Sunday, February 20, 2011

Who Are You?”

Piece #13. In the pupil of an eye, an endless heaven. From 29 Pieces.

“What we are looking for is what is looking.” — St. Francis of Assisi 
I’m still processing last month’s “Who Are You” Masquerade Ball, produced by the Green Bandana Group to benefit the 29 Pieces project.  Over 400 artists and art supporters contributed their skills, time, and resources to celebrate and further the 29 Pieces mission.

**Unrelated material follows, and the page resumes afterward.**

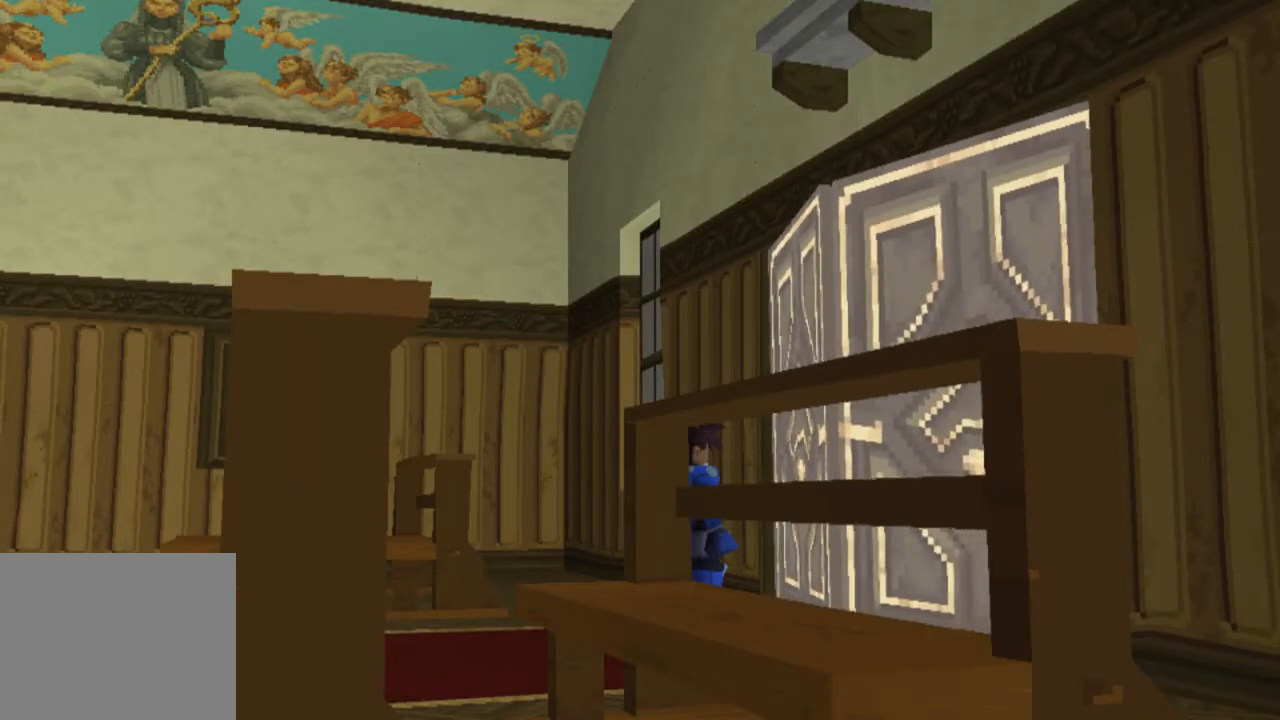
{"buttons": [], "left_stick": "center", "right_stick": "center", "events": []}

There were beaucoups creative masks & costumes, and three of the best bands in Dallas – Ishi spreading Love like Dandelion seeds, the psychedelic swagger of Hello Lover, and the midnight groove of The Gritz. There was poet Will Richey bringing the Agape rain down on us, magical food by chef Richard Pratt, and an open bar (thank you Dewars, Dripping Springs, and Bacardi). There was the brain-and-body stretching Muscle Memory dance troupe, bright sound-spins from DJ B3, cool visual art displays & videos, the unique sound and shadow-puppets of Able Youth, Texas Fencing Institute sword-fights (!), and much more, all in a perfect and huge space provided by Life in Deep Ellum (see photos and interviews on the Art Star blog).

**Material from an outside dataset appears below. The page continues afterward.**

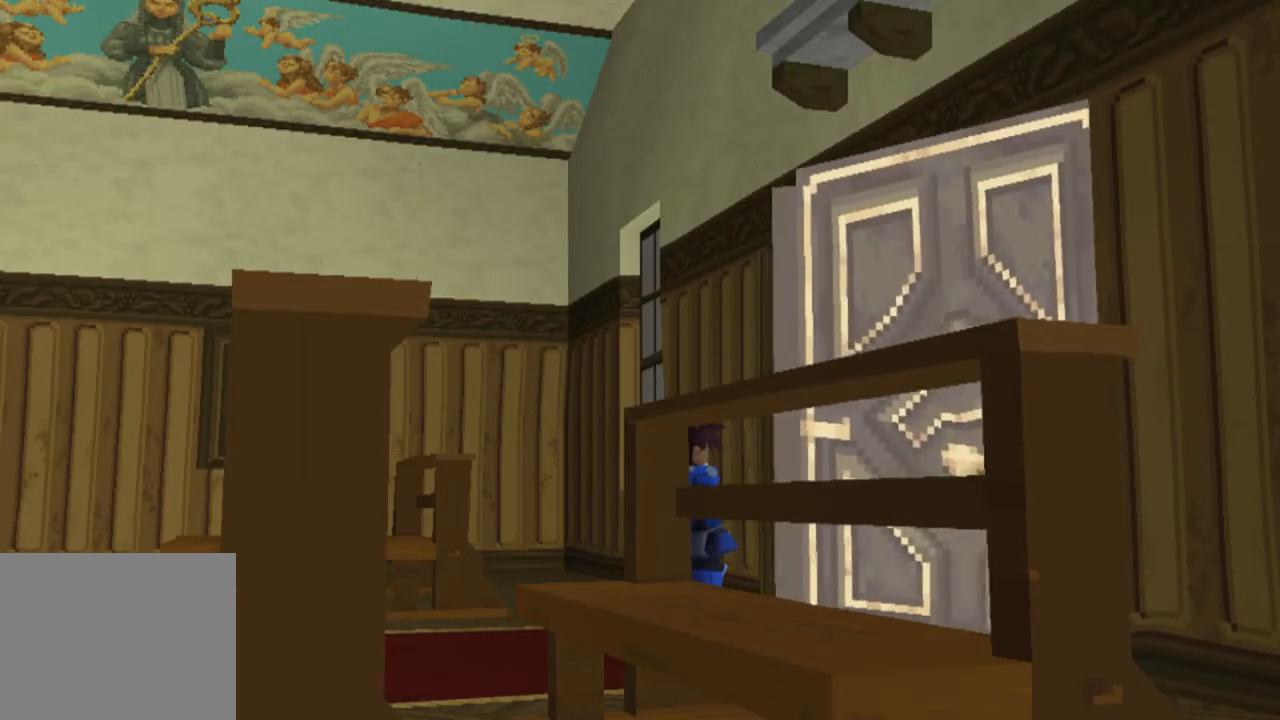
{"buttons": [], "left_stick": "center", "right_stick": "center", "events": []}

The raw power of collaborating artists in Dallas just blows my mind. They just keep making art and sharing it with each other and anyone who cares to notice, and they don’t wait for an invitation to the museum to put it out there.  

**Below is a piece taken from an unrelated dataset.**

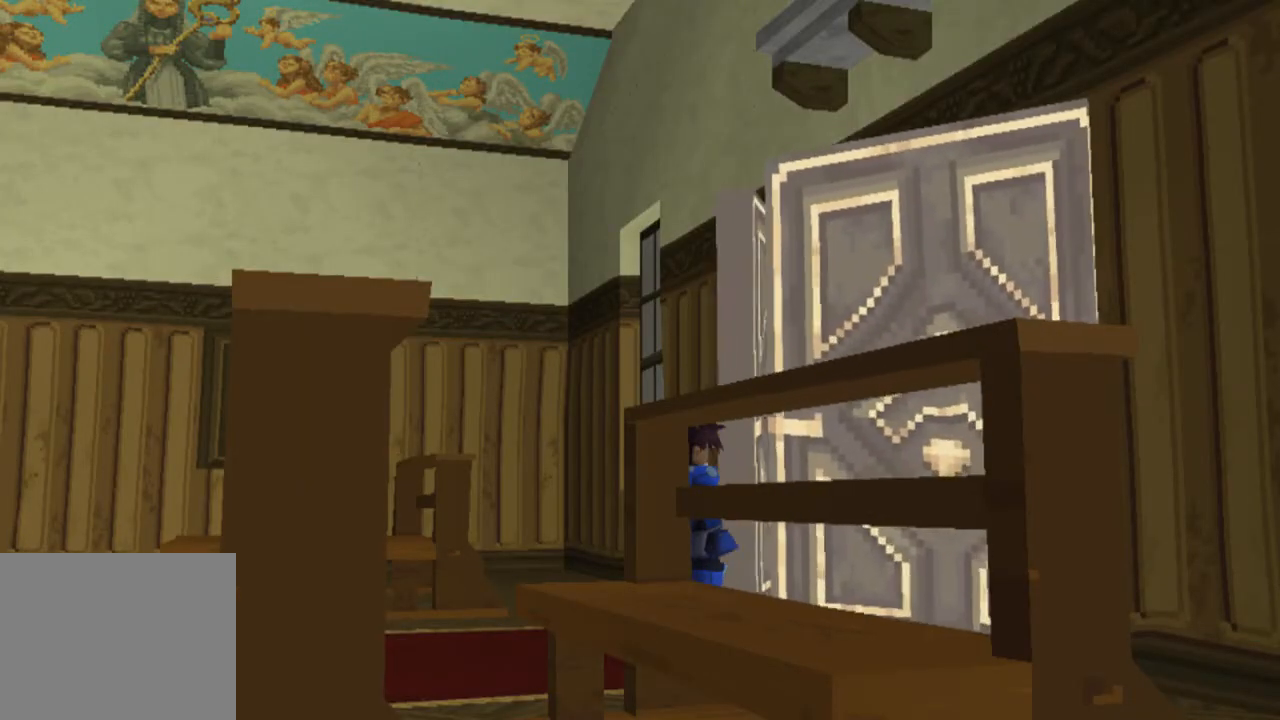
{"buttons": [], "left_stick": "center", "right_stick": "center", "events": []}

What an exciting time to live in! Art as a force of its own is a relatively recent concept. People have been making art for a million years or more, but just 200 years ago, it referred to a particular skill, and now phrases like “the art of war” sound terribly anachronistic, don’t they? Now Art has a capital A, and it is a creative force that’s moving culture forward right along with technology.   
Speaking of technology, there’s a great book I’m reading now - “What Technology Wants”, by Kevin Kelly. The idea is that technology has evolved now to become a little bit independent.  For example, the electric grid and the internet, are programmed to overcome obstacles on their own.  The products of technology, which are also the products of humankind, are getting lighter and lighter. It reminds me of the Vivekenanda quote in my first post here: “If you carry evolution to its logical conclusion, there must come a time when that power that was in the amoeba, and which evolved as man, will have conquered all the obstructions that nature can bring before it, and will thus escape from all its environments.”
Communication and software - ideas - are becoming more important than steel and fabrics. And who better to fashion the ideas that have value than artists?